— Page extract —

*** Block opens ***

MATERIALS AND METHODS

The rhesus monkey colony on the island of Cayo Santiago (lying 1 km off the southeastern coast of Puerto Rico) was founded in 1938 (Kessler & Rawlins, 2016; Rawlins & Kessler, 1986). At that time, primatologist Clarence Carpenter transferred 450 rhesus macaques from the Lucknow region of India to Cayo Santiago, where their descendants remain to this day. Regular provisioning of the colony with monkey chow began in 1956 (Rawlins & Kessler, 1986). In 1970, the University of Puerto Rico established the Caribbean Primate Research Center (CPRC) to meet the increasing demands of managing the colony. At this time, CPRC Science‐in‐Charge Donald Sade started a skeletal collection of monkeys' remains. Jean E. Turnquist and Mathew J. Kessler began a program of routine carcass collection from the island in the 1980's. In 1982, the CPRC Museum, now the Laboratory of Primate Morphology was established at the School of Medicine to house all of the monkeys' skeletal remains.

In 1985, there was a “round‐up” of nearly the entire colony for the purpose of tetanus immunization (Wang et al., 2016). At this time, physical examinations of all of the monkeys occurred, which included measurement and recording of weight and dental wear (Wang et al., 2016) used in the present study. Data set 1 consists of ages, weights and dental wear scores from a cross‐sectional sample of 212 rhesus monkey adults (74 females, 138 males) examined during the 1985 “round‐up.” Wear scores were taken from Wang et al. (2016). Only adults with erupted third molars were scored for dental wear. The wear score is a qualitative summary of degree of wear for the entire molar row, according to Murphy's (1959) ratings of dentine exposure: 0 (no wear), 1 (slight), 2 (moderate), 3 (much), 4 (severe), and 5 (extreme). Scoring was performed by two observers. Consensus was reached on any wear scores that differed between observers (Wang et al., 2016).

*** Block closes ***

— Listed entries —

*** Block opens ***

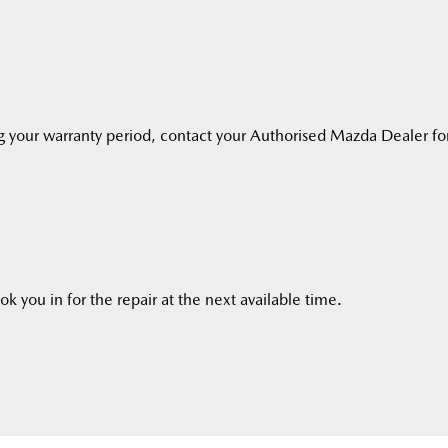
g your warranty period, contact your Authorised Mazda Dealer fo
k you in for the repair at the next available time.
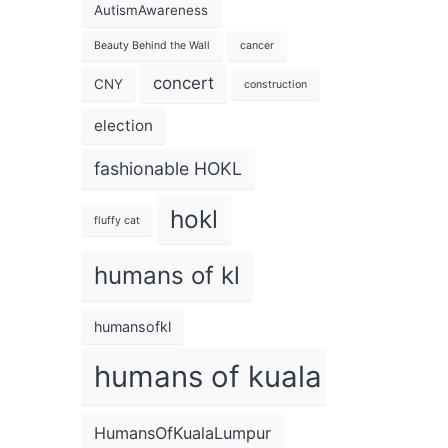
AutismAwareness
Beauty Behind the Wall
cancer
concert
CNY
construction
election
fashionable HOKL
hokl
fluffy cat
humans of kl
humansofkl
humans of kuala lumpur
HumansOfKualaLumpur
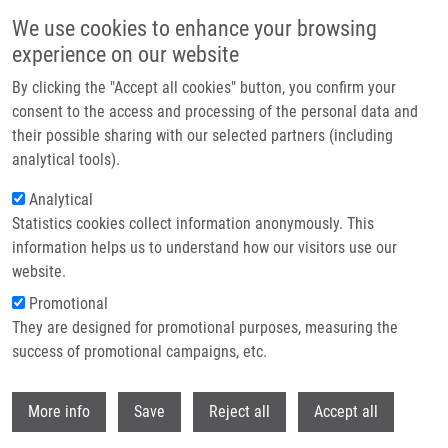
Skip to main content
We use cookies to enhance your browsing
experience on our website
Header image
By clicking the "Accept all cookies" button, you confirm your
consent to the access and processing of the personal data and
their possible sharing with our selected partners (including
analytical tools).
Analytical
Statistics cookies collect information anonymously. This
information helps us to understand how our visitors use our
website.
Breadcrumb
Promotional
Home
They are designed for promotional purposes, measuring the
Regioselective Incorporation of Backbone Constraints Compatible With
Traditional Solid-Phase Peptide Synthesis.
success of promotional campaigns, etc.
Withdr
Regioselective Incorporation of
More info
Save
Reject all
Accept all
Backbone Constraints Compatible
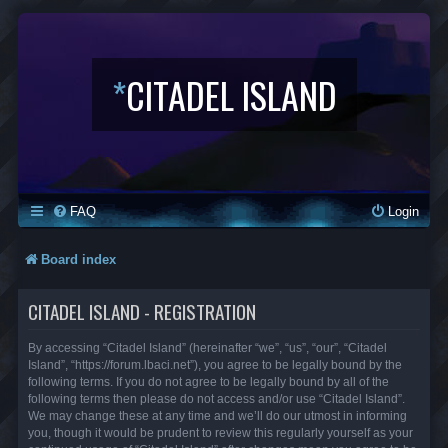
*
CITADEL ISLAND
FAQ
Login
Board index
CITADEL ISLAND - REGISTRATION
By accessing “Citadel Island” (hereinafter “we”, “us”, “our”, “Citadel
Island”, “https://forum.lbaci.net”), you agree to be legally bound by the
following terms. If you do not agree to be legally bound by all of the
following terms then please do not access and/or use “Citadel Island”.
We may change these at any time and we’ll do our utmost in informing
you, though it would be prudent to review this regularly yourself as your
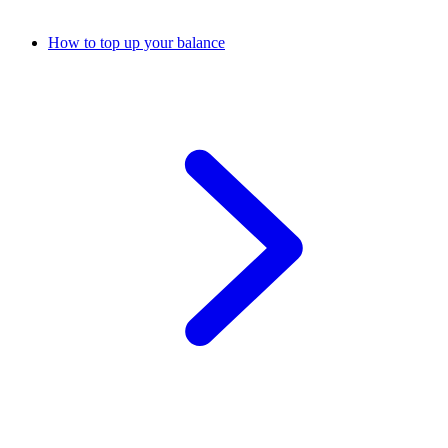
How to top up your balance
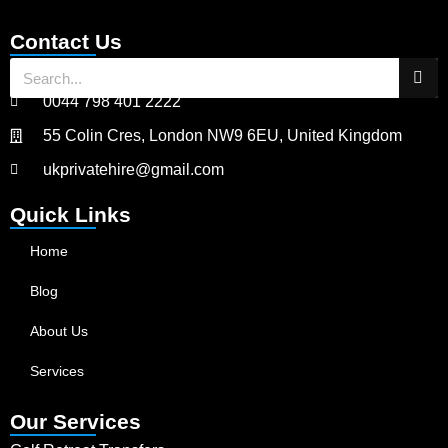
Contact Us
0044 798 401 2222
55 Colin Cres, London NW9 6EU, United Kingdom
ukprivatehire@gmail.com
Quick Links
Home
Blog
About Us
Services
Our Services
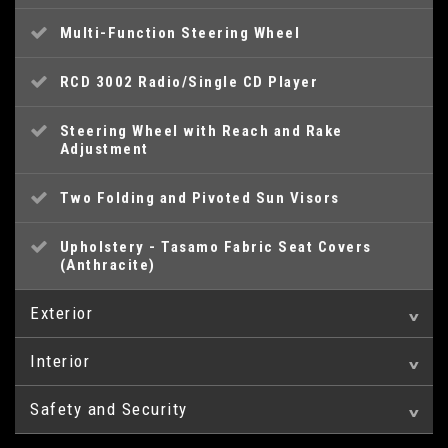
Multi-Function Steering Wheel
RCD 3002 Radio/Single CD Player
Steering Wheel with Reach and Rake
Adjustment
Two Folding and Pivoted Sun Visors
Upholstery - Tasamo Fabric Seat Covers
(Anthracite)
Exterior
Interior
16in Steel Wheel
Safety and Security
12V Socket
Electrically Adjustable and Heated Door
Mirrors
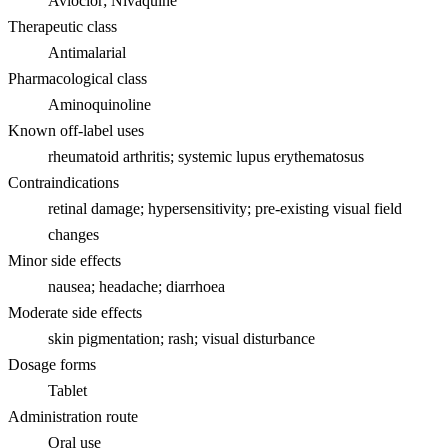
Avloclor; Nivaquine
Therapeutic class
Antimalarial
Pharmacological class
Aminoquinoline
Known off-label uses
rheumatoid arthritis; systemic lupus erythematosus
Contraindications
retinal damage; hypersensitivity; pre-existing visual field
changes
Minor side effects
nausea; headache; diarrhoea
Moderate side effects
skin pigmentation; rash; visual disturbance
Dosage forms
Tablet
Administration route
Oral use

*** Block closes ***
*** Block opens ***

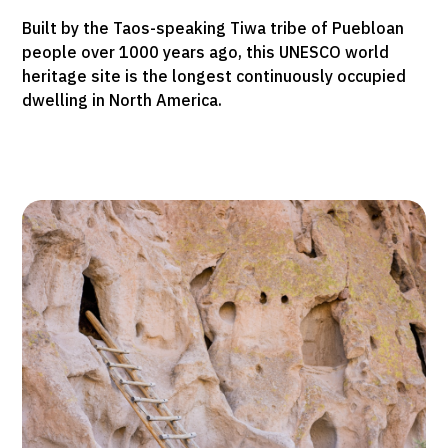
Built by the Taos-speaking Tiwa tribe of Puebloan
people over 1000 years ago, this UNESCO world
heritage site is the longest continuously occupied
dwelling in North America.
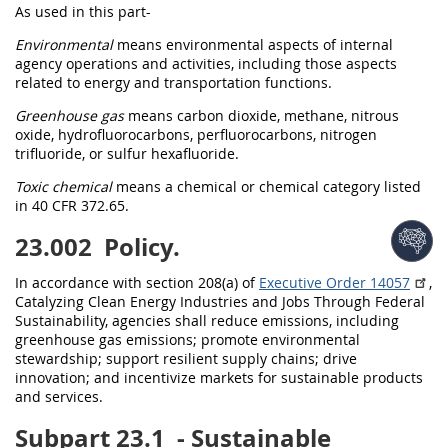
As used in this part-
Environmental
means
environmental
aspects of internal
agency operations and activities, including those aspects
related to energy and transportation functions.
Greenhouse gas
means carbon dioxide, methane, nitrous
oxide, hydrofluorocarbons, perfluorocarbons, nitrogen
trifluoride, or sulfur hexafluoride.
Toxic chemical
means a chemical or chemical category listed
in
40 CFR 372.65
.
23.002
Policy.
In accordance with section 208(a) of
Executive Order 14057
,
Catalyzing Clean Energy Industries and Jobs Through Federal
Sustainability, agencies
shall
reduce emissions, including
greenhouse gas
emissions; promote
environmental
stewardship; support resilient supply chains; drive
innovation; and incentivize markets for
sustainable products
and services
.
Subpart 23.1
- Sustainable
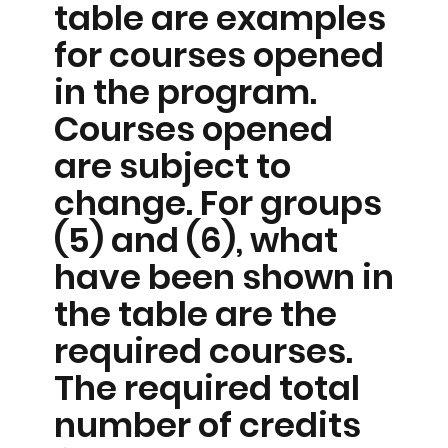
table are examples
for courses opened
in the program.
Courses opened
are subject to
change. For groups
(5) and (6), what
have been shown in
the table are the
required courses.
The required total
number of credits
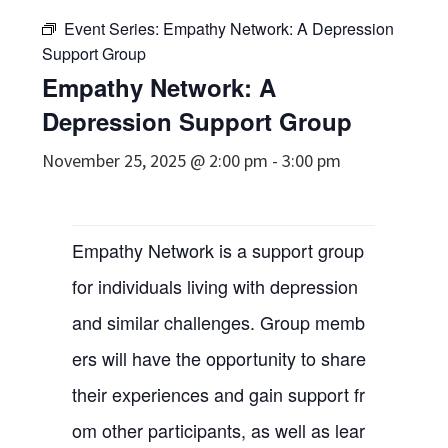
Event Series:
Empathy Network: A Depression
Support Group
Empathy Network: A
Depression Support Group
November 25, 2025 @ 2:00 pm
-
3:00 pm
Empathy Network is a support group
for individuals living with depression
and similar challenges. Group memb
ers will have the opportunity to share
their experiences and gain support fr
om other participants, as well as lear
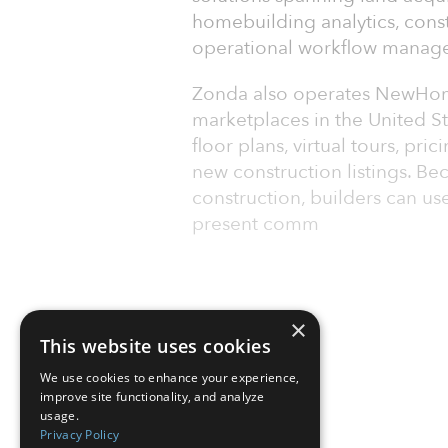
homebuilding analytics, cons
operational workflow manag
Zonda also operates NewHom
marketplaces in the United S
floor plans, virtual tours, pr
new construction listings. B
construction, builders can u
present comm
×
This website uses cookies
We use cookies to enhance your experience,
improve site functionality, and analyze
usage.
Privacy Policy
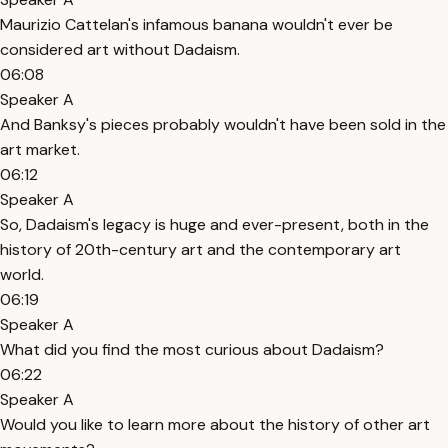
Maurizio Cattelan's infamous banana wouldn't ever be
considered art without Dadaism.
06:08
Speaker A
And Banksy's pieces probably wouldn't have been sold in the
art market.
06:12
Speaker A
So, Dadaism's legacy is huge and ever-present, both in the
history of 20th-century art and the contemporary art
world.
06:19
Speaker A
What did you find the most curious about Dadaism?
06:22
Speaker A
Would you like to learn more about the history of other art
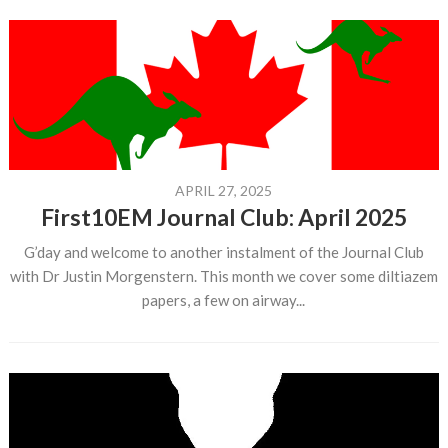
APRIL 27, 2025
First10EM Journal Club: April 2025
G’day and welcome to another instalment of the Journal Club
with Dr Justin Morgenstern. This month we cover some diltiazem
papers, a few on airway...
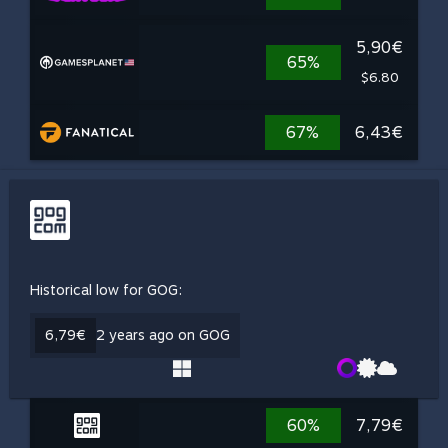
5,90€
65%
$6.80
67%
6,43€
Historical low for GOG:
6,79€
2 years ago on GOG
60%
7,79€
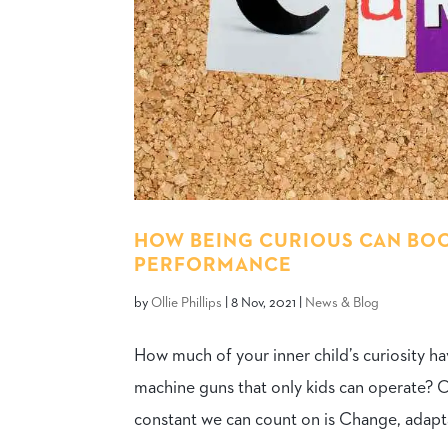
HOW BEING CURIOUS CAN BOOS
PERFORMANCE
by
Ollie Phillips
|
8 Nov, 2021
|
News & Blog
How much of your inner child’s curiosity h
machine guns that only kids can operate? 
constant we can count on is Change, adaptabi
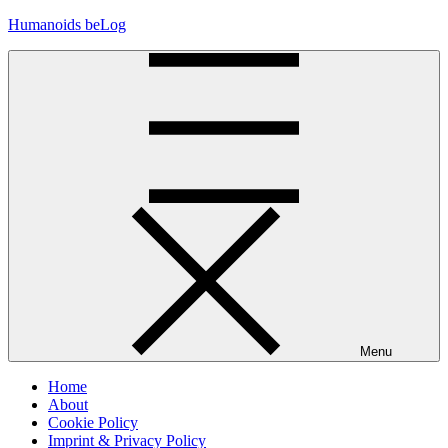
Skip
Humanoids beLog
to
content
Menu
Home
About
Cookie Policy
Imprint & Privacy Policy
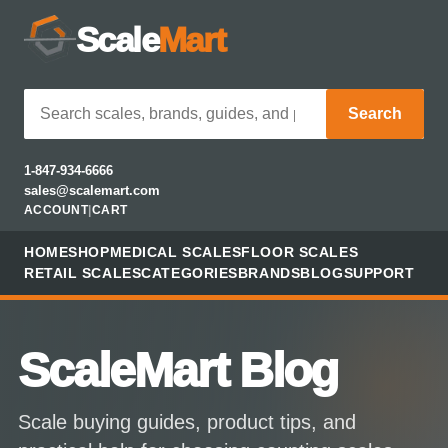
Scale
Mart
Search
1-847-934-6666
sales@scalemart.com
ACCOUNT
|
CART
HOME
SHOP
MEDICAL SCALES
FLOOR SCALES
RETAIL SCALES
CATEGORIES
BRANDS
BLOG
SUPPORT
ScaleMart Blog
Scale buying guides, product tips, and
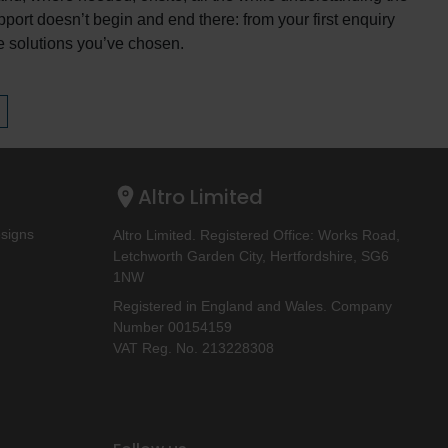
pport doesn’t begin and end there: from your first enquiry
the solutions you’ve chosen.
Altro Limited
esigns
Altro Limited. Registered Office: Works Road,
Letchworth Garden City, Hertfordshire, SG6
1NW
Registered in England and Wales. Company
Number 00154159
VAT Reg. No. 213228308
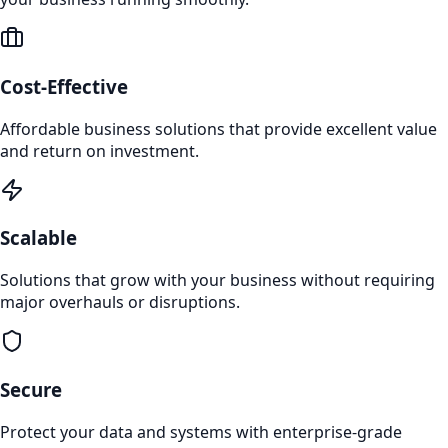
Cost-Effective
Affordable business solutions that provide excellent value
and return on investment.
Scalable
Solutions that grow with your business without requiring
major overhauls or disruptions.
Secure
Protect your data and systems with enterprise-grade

*** Block closes ***
*** Block opens ***

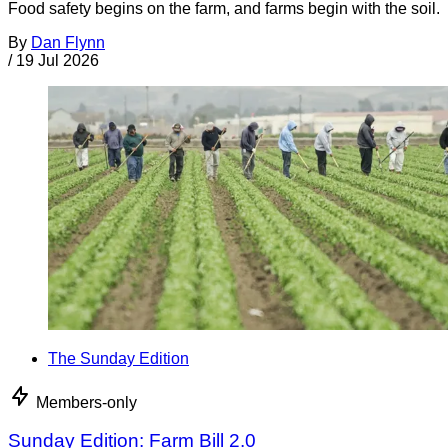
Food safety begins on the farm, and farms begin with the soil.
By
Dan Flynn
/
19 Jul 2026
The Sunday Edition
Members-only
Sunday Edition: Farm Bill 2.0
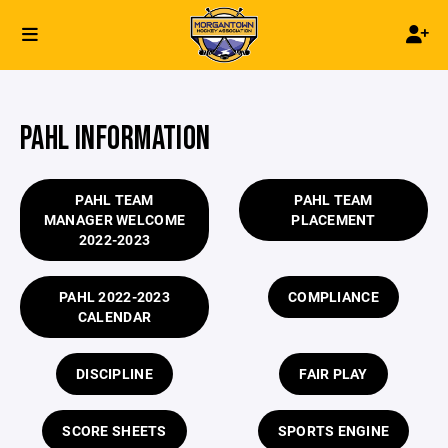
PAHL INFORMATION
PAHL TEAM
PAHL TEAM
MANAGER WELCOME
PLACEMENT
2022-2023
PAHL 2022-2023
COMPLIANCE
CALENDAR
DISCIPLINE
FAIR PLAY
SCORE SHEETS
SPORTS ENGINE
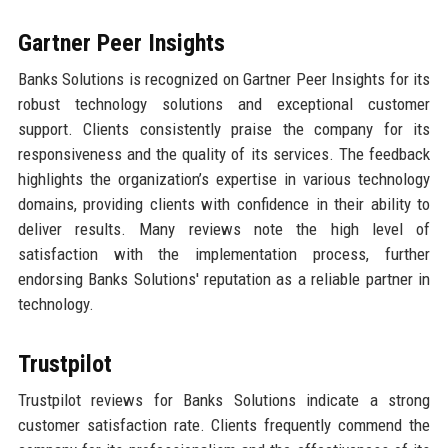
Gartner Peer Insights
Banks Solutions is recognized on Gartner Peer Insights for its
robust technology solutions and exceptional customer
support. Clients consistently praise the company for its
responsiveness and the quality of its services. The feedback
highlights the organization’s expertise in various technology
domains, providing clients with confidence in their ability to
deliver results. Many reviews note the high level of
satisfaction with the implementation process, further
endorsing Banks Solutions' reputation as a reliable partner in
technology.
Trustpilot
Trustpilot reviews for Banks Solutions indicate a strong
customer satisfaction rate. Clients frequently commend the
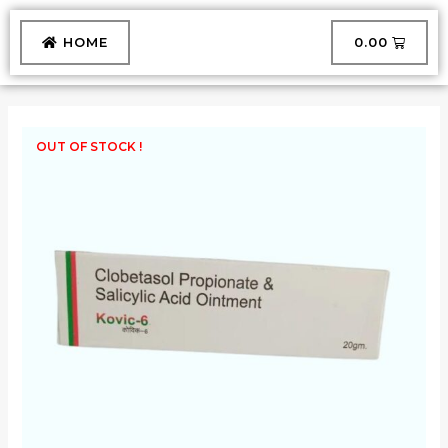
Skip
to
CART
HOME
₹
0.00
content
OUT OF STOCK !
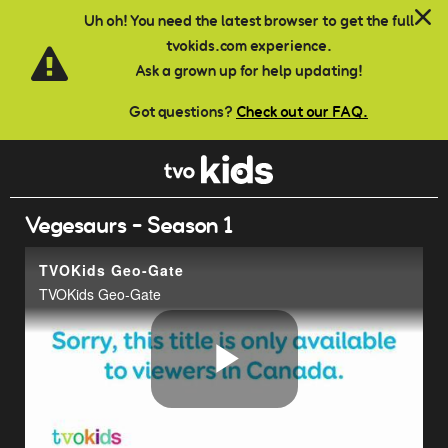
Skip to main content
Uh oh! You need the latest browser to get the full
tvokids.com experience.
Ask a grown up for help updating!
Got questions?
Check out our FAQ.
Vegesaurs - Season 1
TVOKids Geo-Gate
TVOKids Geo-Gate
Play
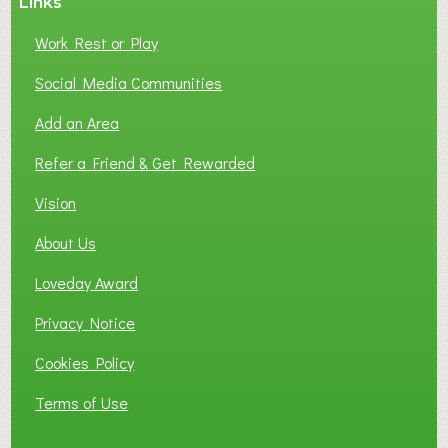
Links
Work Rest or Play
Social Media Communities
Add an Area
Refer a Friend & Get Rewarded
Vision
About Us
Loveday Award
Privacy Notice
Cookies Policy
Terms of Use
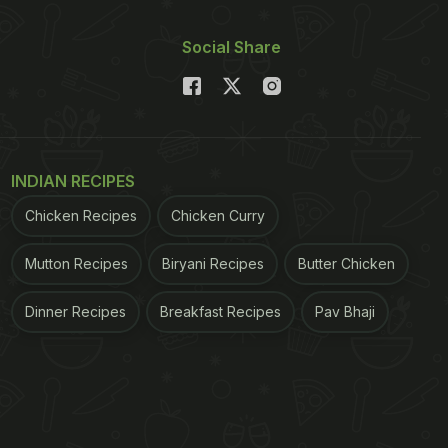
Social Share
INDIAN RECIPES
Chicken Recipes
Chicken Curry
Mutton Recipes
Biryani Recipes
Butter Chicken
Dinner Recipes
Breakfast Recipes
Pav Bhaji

*** Block closes ***

— Exercise tasks —
A. In the Cayo Santiago methods text, in what year did regular provisioning of the colony with monkey chow begin?
B. Write the next part of the Cayo Santiago methods text, picking up after its last sentence.
The records have no connection to the methods text on the Cayo Santiago rhesus colony.

— Outputs in order —
A. 1956

B.
Data set 2 consists of dental wear measurements taken in the CPRC Skeletal Collection on monkeys included in Data set 1. Tattoo numbers were used to match dental remains to animals included in the 1985 roundup. In total, dental remains of 103 individuals were identified (39 females and 64 males). Sixty‐six percent of the female sample remained on the island for the entirety of their lifespans, while 63% of the males did. The remaining 34% of females and 37% of males were transferred from Cayo Santiago to a facility located in Sabana Seca after 1985 and remained there for the rest of their lives.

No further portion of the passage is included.